Over the years I have been fortunate to see, and learn, a lot in the financial industry. One of the biggest lessons I have learned is how concerned people are heading into retirement. If you are like most, then one of the biggest reasons for your concern is you may not have saved enough money and you fear your money will run out.
I want to address this concern.
What is Wall Street’s model and why is it broken? I am so glad you asked. Wall Street’s retirement income model is based on a distribution rate. Early thinking with their philosophy set the distribution rate at 6%, now it is 4%, and I hear they are ready to drop that to 3%. That means you can take your savings and multiply it by that rate, and the result is what you should “comfortably” expect for income, plus any other income streams you might have already. The problem is that this model is broken. As you can see from the video, this model’s success is based on timing. If you retire while the market is going up, you are fine. If you retire during turmoil, you may be destined for failure.

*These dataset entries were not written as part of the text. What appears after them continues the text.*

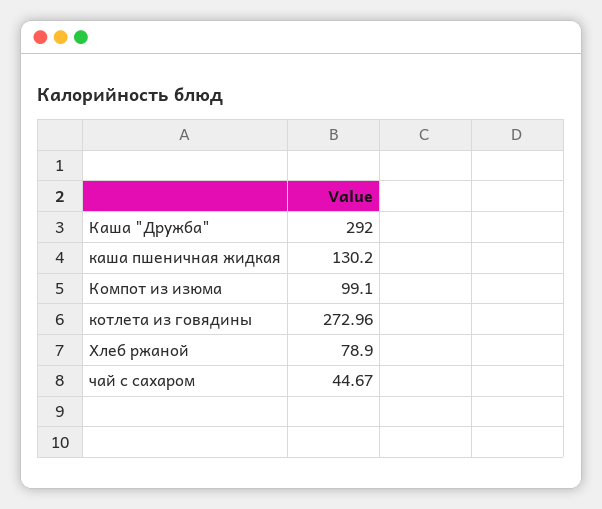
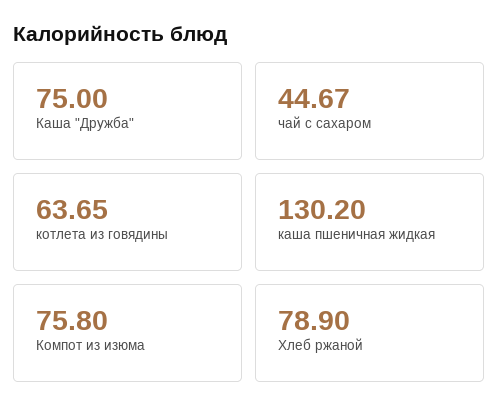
  {
-   "Каша \"Дружба\"": 292,
+   "Каша \"Дружба\"": 75,
    "каша пшеничная жидкая": 130.2,
-   "Компот из изюма": 99.1,
+   "Компот из изюма": 75.8,
-   "котлета из говядины": 272.96,
+   "котлета из говядины": 63.65,
    "Хлеб ржаной": 78.9,
    "чай с сахаром": 44.67
  }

I don’t know about you, but I have no idea which direction the market is heading. I have my beliefs, but truth be told, I have no clue. This broken model is why you and so many others fear retirement. The market plays too big a part in your success.
An alternative to this is dividend income. If you know me, then you know that I am a huge fan of dividend income. The biggest reason is that it provides predictable income even though the market is completely unpredictable. If you watch the video, you will see just how important dividend income is to retirement. It can be the difference between success and failure.
Stock prices rise and fall based on factors that are difficult at best to determine. Stock dividends rise and fall based on company financials and typically only change a few times each year. If your biggest concern is retirement income, then first you need to put together a plan, and second you need to put together an income model that fits your lifestyle.